(Task statement)
Check each line of the entries below for the word "events", and copy out the ones that have it.

(Data section)
[Start of section]
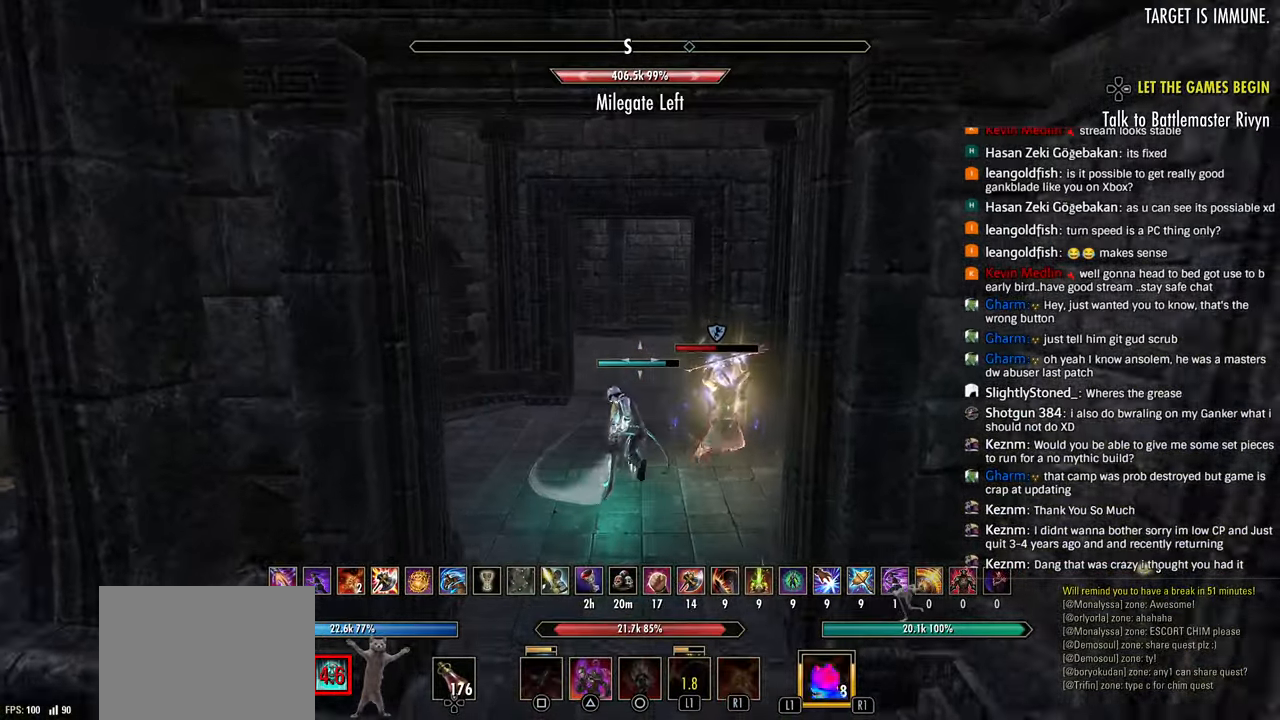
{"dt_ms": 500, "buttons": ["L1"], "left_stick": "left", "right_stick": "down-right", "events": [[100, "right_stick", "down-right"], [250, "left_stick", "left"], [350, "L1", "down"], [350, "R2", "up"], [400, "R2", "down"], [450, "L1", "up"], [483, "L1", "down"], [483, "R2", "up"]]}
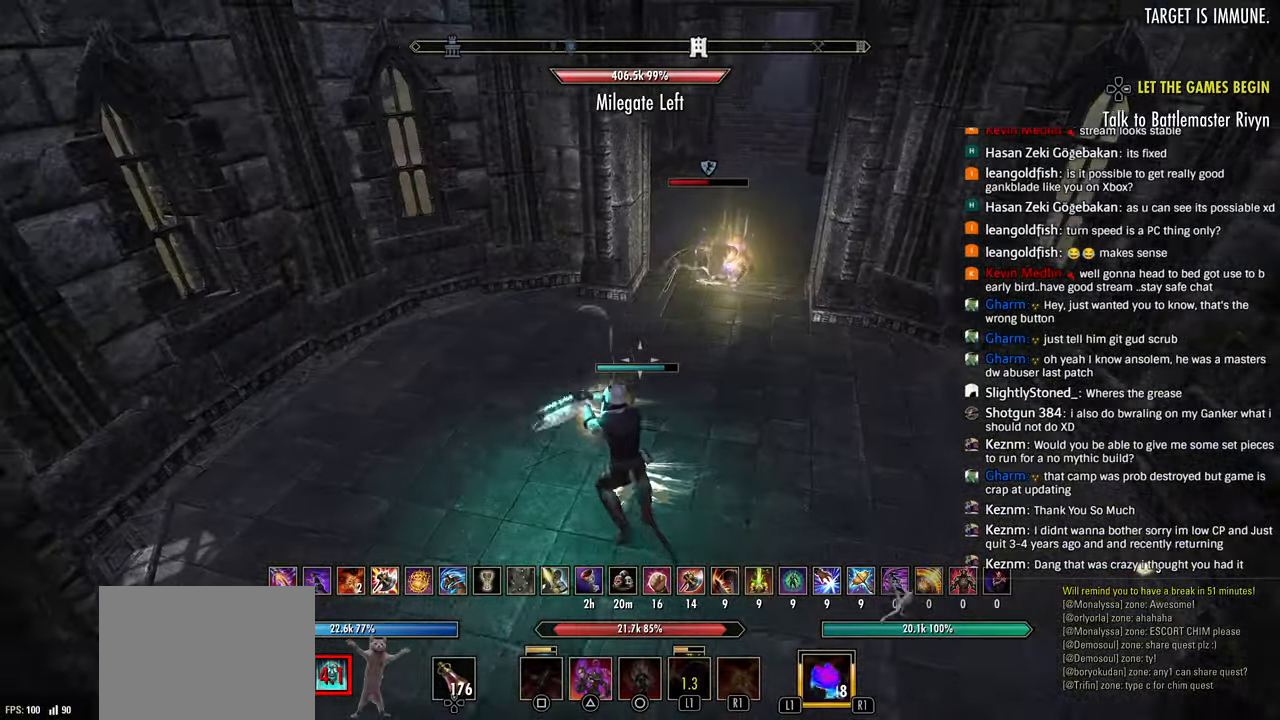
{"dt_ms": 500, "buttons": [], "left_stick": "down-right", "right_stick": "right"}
[End of section]
[Start of section]
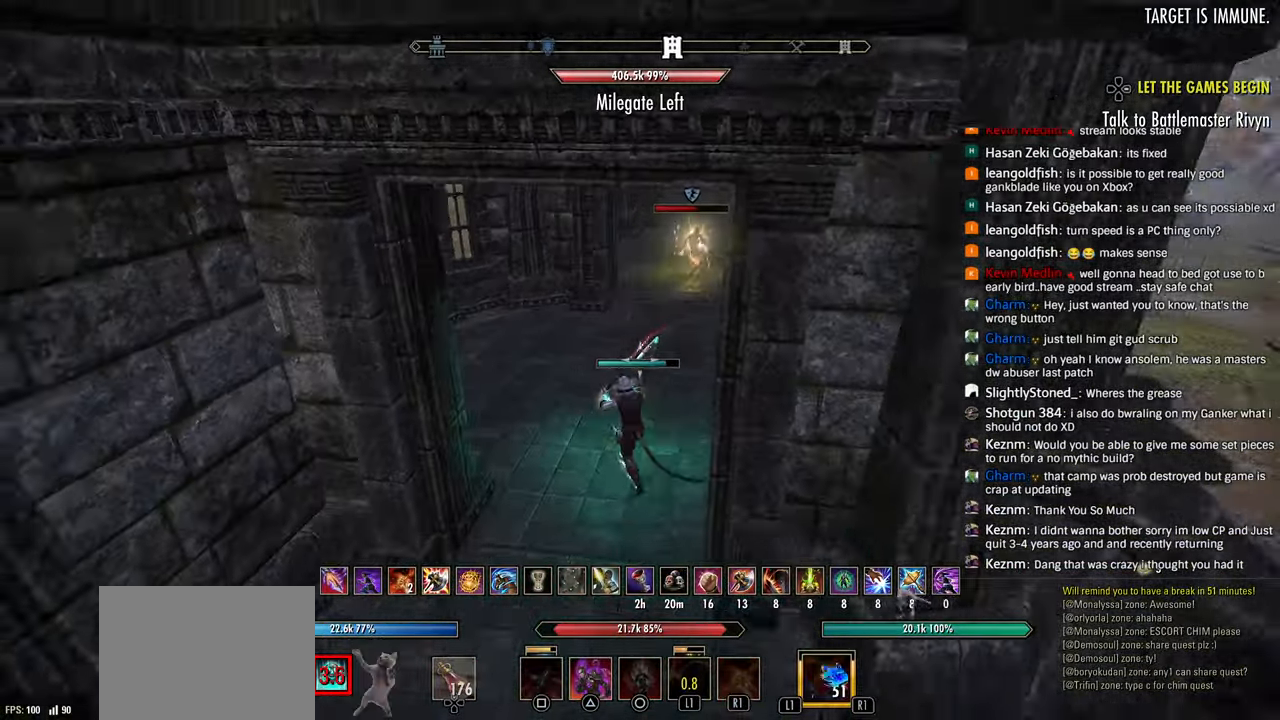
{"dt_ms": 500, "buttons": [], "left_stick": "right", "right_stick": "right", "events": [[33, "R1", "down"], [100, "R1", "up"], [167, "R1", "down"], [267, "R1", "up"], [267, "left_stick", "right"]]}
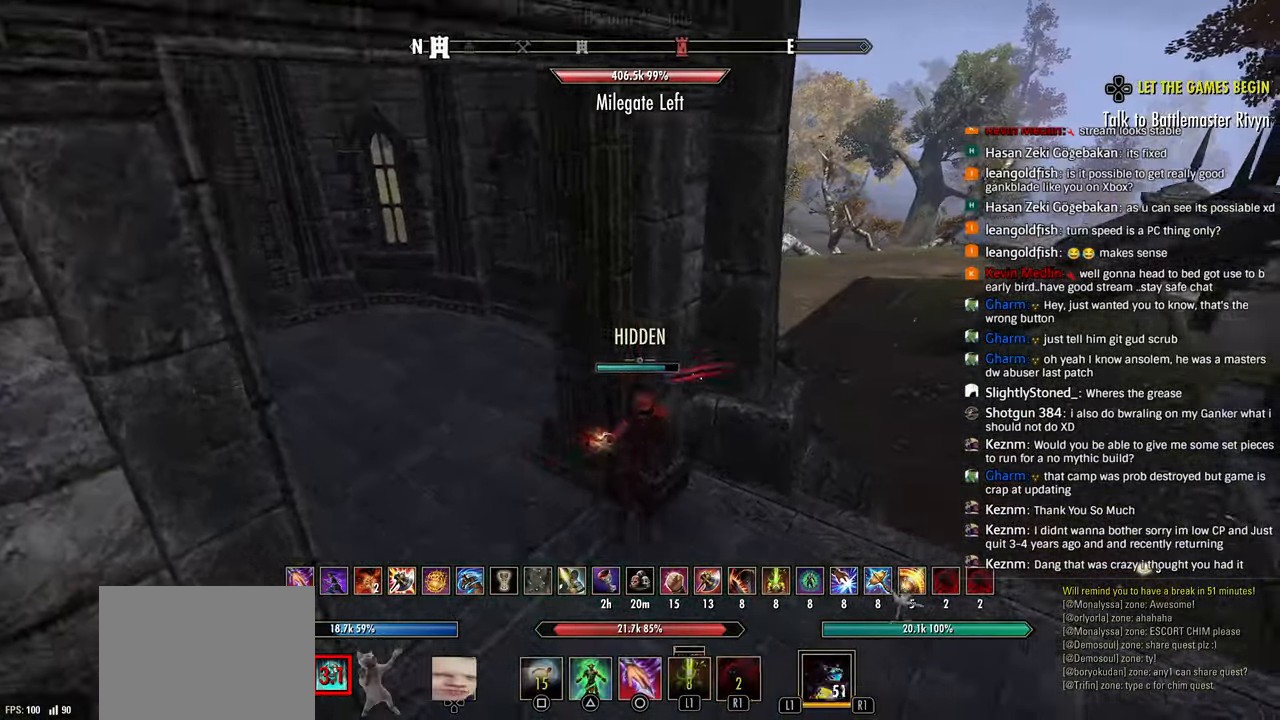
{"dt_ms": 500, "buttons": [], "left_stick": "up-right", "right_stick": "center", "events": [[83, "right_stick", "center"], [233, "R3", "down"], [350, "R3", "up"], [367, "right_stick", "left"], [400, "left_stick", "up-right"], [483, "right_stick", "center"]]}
[End of section]
(Answer for the task)
{"dt_ms": 500, "buttons": ["L1"], "left_stick": "left", "right_stick": "down-right", "events": [[100, "right_stick", "down-right"], [250, "left_stick", "left"], [350, "L1", "down"], [350, "R2", "up"], [400, "R2", "down"], [450, "L1", "up"], [483, "L1", "down"], [483, "R2", "up"]]}
{"dt_ms": 500, "buttons": [], "left_stick": "right", "right_stick": "right", "events": [[33, "R1", "down"], [100, "R1", "up"], [167, "R1", "down"], [267, "R1", "up"], [267, "left_stick", "right"]]}
{"dt_ms": 500, "buttons": [], "left_stick": "up-right", "right_stick": "center", "events": [[83, "right_stick", "center"], [233, "R3", "down"], [350, "R3", "up"], [367, "right_stick", "left"], [400, "left_stick", "up-right"], [483, "right_stick", "center"]]}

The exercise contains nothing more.